**What is expected**
Write the next part of the passage below on the history of international human rights, starting after its last sentence.

>> begin Page text

This was based upon the ‘inherent dignity’ and ‘equal and inalienable rights
of all members of the human family.’ Its committee chairperson, Eleanor
Roosevelt, called it the Magna Carta for ‘all men everywhere.’
The UDHR also provided the basis for the International Covenant on Civil
and Political Rights (1966) and the International Covenant on Economic,
Social and Cultural Rights (1966), both of which entered into force in 1976.
These three documents compromise the International Bill of Human Rights
and remind nation-states that there are international standards of moral
behaviour and that states can be held accountable.
The end of the Cold War in 1990 saw new developments in International
human rights with the appointment of the United Nations, Amnesty
International, Human Rights Watch, Red Cross and Save the Children.

>> end Page text
>> begin Recorded data

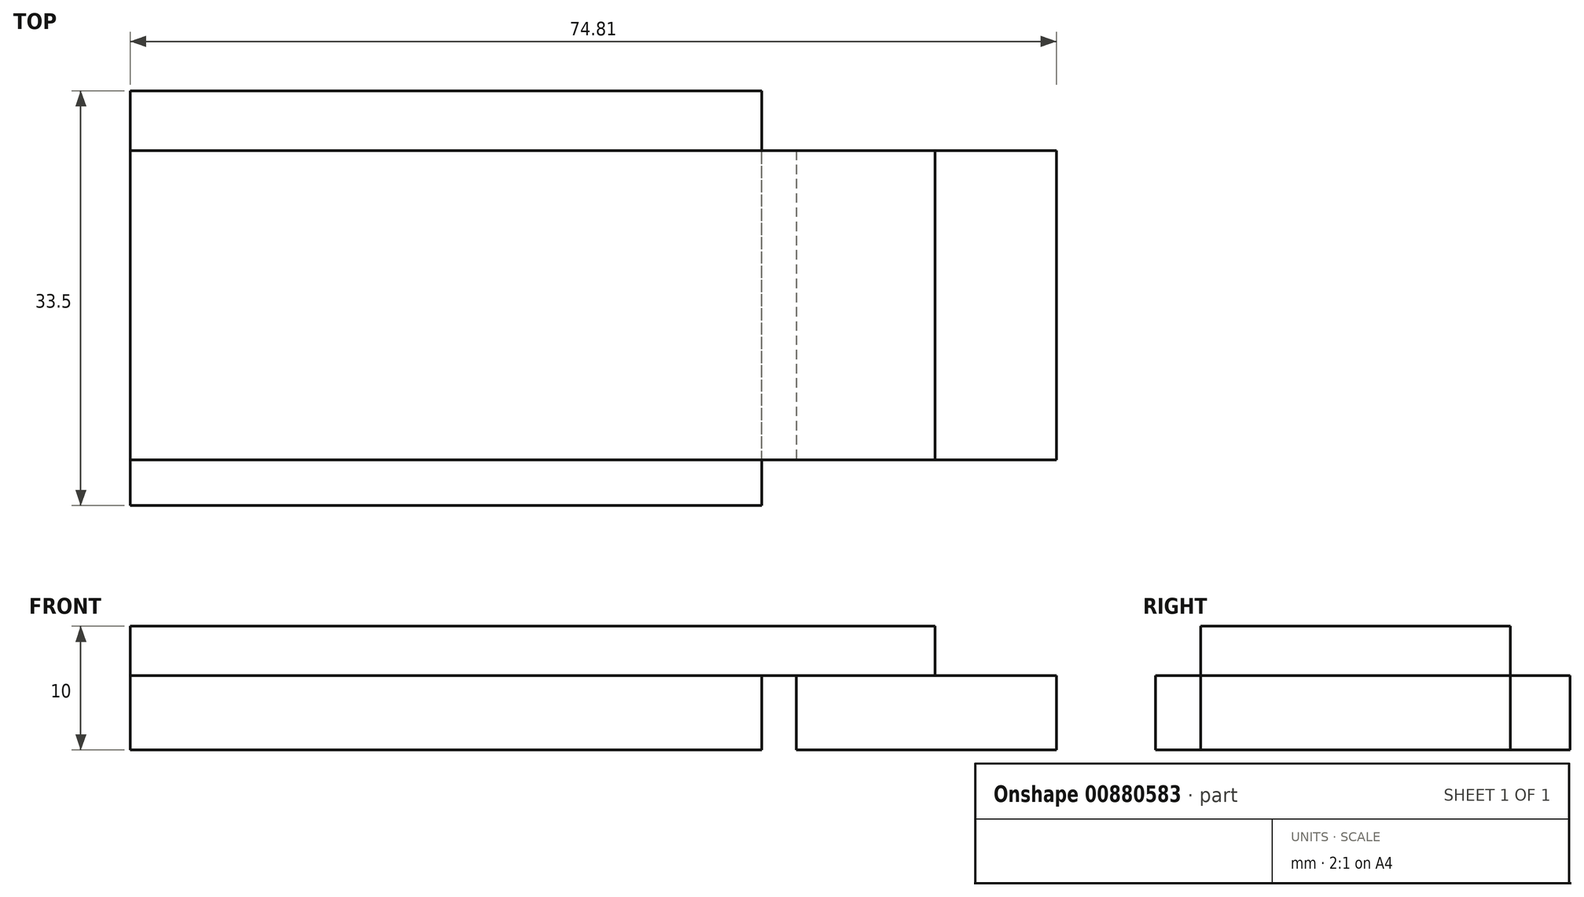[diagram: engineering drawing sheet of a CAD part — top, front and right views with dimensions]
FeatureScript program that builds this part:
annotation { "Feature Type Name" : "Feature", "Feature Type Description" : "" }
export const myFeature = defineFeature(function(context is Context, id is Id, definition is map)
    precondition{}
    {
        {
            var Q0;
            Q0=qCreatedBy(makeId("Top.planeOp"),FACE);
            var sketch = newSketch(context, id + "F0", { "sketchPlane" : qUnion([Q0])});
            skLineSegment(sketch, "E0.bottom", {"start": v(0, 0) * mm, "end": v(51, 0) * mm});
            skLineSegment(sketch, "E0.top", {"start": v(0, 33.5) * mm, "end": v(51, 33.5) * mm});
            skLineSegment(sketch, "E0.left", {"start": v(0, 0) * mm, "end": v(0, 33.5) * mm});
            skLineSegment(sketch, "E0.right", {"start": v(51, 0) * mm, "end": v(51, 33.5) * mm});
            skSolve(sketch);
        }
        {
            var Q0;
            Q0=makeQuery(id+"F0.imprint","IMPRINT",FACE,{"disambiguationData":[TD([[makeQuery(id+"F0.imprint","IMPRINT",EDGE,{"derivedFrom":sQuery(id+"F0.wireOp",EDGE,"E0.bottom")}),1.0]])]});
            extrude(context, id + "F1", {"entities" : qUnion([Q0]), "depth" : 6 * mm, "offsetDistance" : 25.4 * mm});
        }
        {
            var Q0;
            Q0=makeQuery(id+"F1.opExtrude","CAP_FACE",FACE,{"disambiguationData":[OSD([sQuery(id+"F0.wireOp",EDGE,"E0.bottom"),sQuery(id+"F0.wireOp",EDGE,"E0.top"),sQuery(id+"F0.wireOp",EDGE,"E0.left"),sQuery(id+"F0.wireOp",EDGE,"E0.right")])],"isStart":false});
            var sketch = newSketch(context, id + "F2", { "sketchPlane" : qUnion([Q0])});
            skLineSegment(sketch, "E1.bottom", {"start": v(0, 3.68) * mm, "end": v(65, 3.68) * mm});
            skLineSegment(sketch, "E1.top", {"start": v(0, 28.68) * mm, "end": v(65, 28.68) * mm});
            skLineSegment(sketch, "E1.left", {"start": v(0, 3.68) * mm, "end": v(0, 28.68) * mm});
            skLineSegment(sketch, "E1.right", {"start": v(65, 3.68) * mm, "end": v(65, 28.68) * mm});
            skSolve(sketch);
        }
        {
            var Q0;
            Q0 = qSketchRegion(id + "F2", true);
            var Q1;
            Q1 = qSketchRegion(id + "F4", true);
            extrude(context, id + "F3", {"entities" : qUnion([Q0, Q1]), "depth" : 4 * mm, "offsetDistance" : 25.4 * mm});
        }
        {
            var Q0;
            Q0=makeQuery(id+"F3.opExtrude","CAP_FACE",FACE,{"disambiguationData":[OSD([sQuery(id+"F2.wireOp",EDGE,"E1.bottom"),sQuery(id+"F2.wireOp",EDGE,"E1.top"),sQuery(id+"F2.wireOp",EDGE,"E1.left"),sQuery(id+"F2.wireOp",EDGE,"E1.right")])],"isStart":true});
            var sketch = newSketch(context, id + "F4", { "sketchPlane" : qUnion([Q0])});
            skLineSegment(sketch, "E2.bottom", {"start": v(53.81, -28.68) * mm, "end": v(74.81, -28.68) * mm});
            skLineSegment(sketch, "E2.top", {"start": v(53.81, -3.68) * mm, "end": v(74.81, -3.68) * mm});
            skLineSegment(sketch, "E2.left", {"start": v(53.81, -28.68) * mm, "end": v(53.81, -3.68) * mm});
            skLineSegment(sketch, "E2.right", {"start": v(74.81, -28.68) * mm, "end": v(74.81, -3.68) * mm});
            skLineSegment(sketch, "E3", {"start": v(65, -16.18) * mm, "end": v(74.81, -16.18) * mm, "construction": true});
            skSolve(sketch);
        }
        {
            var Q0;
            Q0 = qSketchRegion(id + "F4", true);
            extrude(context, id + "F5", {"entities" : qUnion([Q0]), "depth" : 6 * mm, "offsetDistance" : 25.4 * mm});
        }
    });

>> end Recorded data

**Exercise output**
These global pressure groups use the internet to its full potential. For
example, Human Rights Watch published its annual World Report
cataloguing nation-state’s record on human rights abuses. In 2017, it
criticised Bashar al-Assad of deploying a ‘war crimes strategy’ in the Syrian
civil war and has also been highly critical of authoritarianism in China,
Russia and Turkey.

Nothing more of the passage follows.